### Exercise goal
The answer must consist of every line below containing "https".

### The data
___

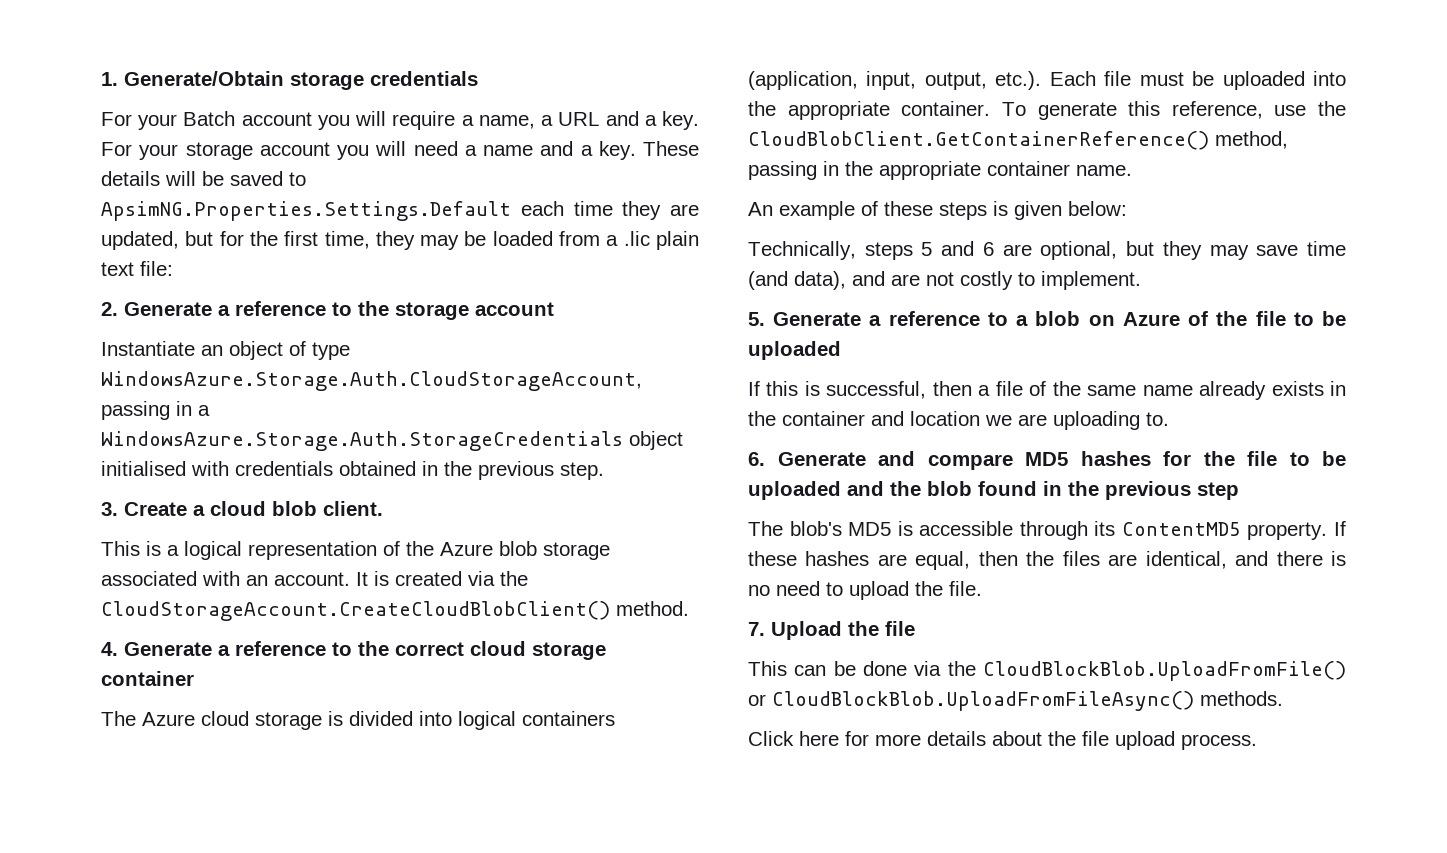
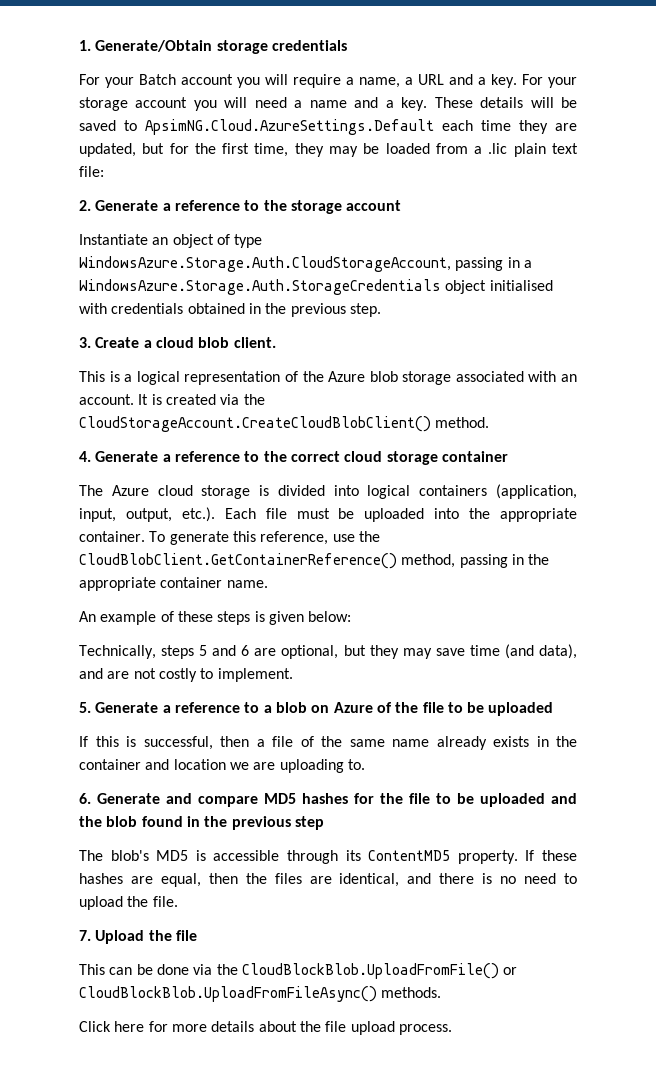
[101,201,511,221] ApsimNG.Properties.Settings.Default -> [145,119,434,135] ApsimNG.Cloud.AzureSettings.Default

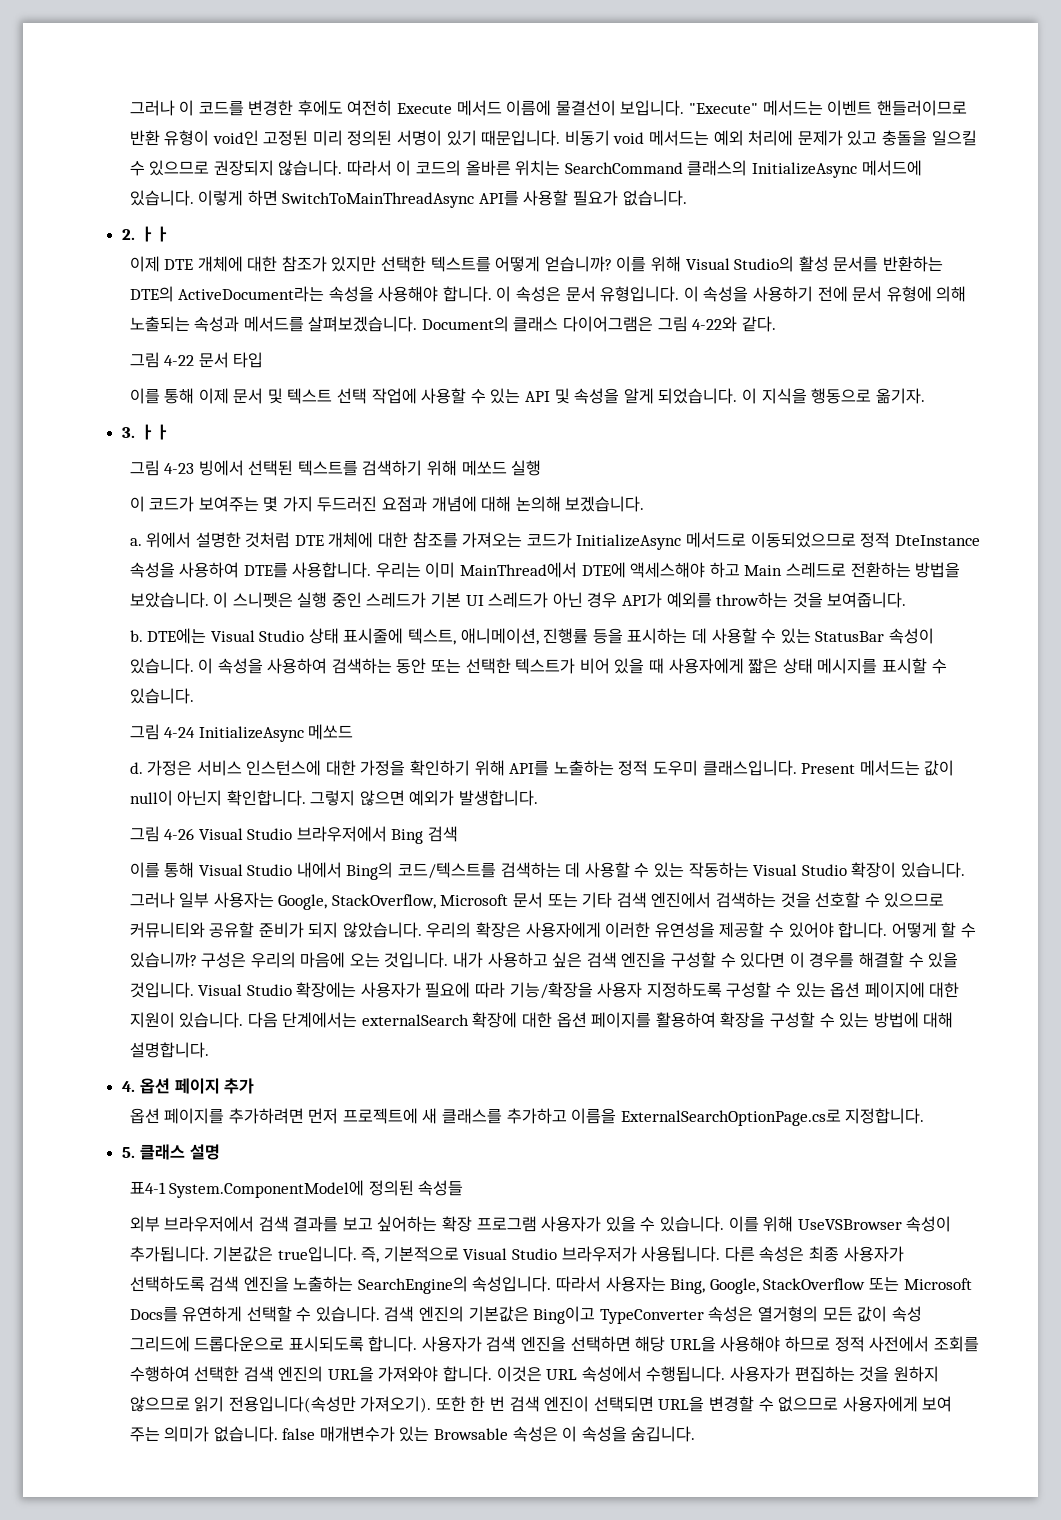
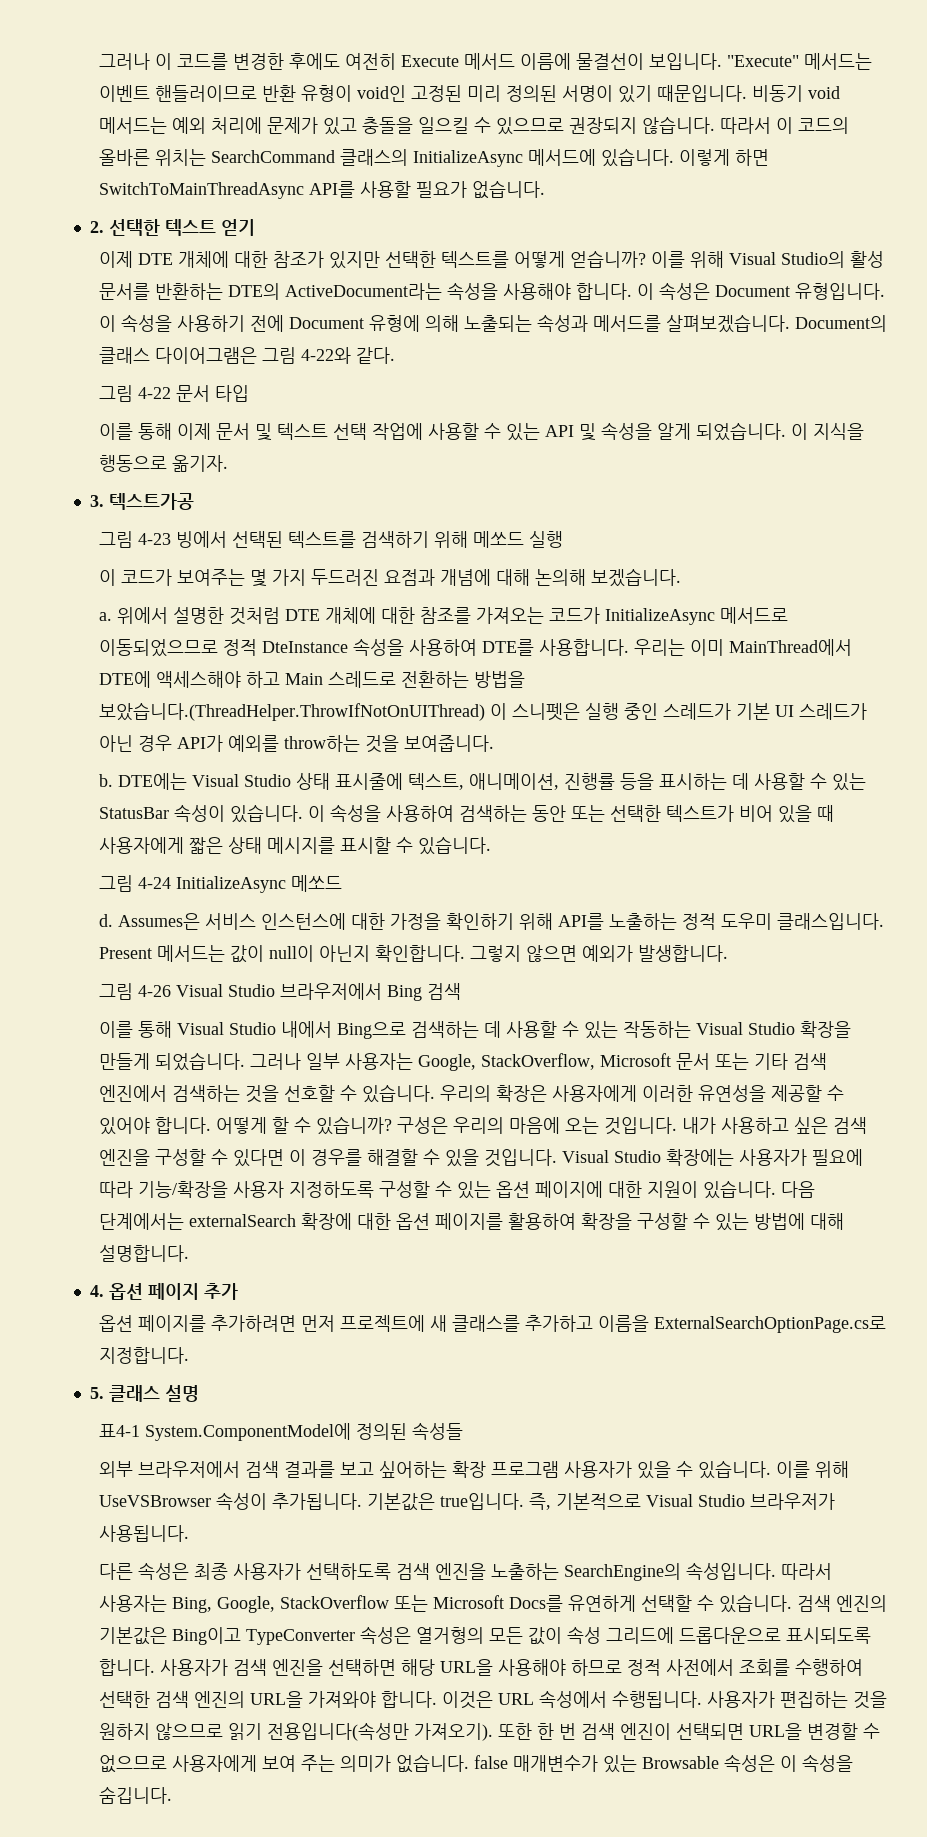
[140,226,171,242] ㅏㅏ -> [108,219,255,236] 선택한 텍스트 얻기
[565,286,596,302] 문서 -> [714,285,790,297] Document
[852,286,883,302] 문서 -> [288,317,364,329] Document
[140,424,171,440] ㅏㅏ -> [108,493,194,510] 텍스트가공
[129,592,209,608] 보았습니다. -> [98,702,485,721] 보았습니다.(ThreadHelper.ThrowIfNotOnUIThread)
[147,760,193,776] 가정은 -> [117,913,200,930] Assumes은
[346,862,497,880] Bing의 코드/텍스트를 -> [336,1022,406,1039] Bing으로
[851,862,965,878] 확장이 있습니다. -> [799,1021,851,1038] [98,1052,245,1071] 확장을 만들게 되었습니다.
[884,892,945,908] [129,922,422,938] 있으므로 커뮤니티와 공유할 준비가 되지 않았습니다. -> [361,1084,435,1103] 있습니다.
(721, 1254) none -> (189, 1533) //

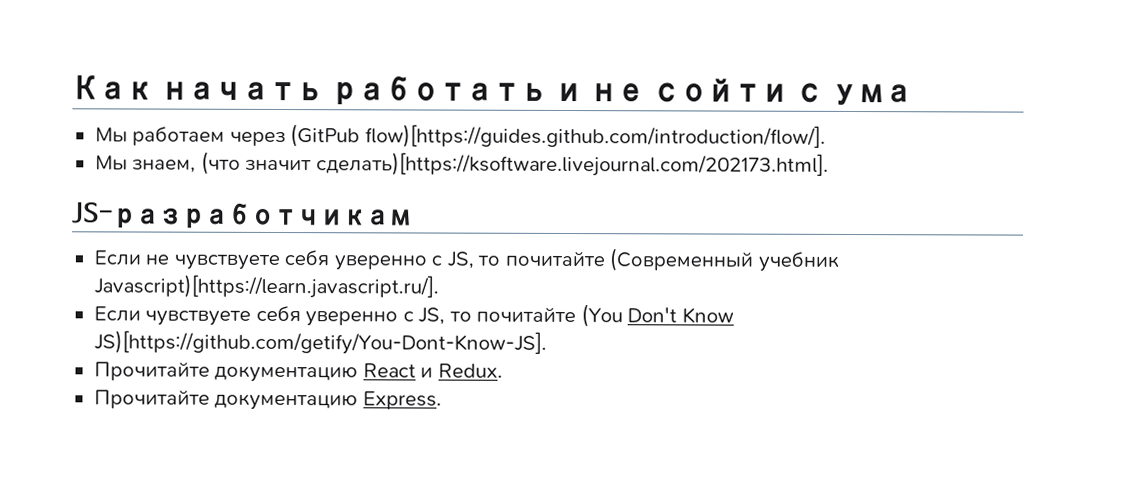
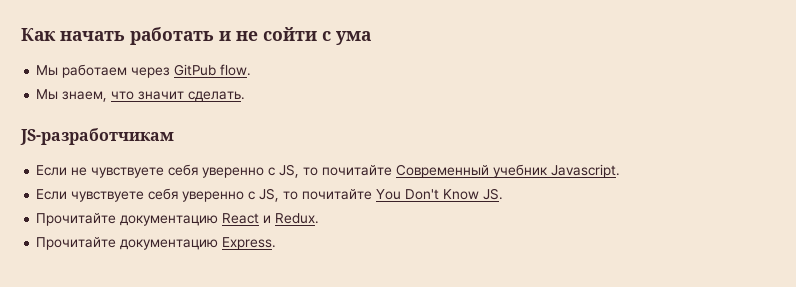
[290,124,826,149] (GitРub flow)[https://guides.github.com/introduction/flow/]. -> [174,64,252,76] GitРub flow.
[200,151,829,177] (что значит сделать)[https://ksoftware.livejournal.com/202173.html]. -> [111,91,246,102] что значит сделать.
[609,248,839,272] [93,274,439,299] (Современный учебник Javascript)[https://learn.javascript.ru/]. -> [396,164,621,178] Современный учебник Javascript.
[580,304,623,328] (You -> [376,189,402,200] You
[93,330,547,355] JS)[https://github.com/getify/You-Dont-Know-JS]. -> [483,188,504,200] JS.

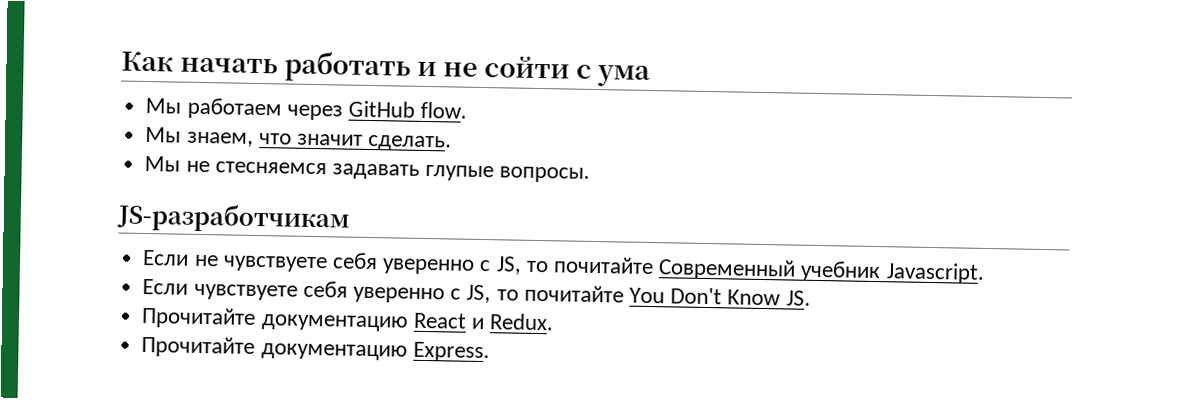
[174,64,217,76] GitРub -> [347,100,415,118] GitHub
(246, 96) none -> [144,155,591,183] // Мы не стесняемся задавать глупые вопросы.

___

### Result of the exercise
[290,124,826,149] (GitРub flow)[https://guides.github.com/introduction/flow/]. -> [174,64,252,76] GitРub flow.
[200,151,829,177] (что значит сделать)[https://ksoftware.livejournal.com/202173.html]. -> [111,91,246,102] что значит сделать.
[609,248,839,272] [93,274,439,299] (Современный учебник Javascript)[https://learn.javascript.ru/]. -> [396,164,621,178] Современный учебник Javascript.
[93,330,547,355] JS)[https://github.com/getify/You-Dont-Know-JS]. -> [483,188,504,200] JS.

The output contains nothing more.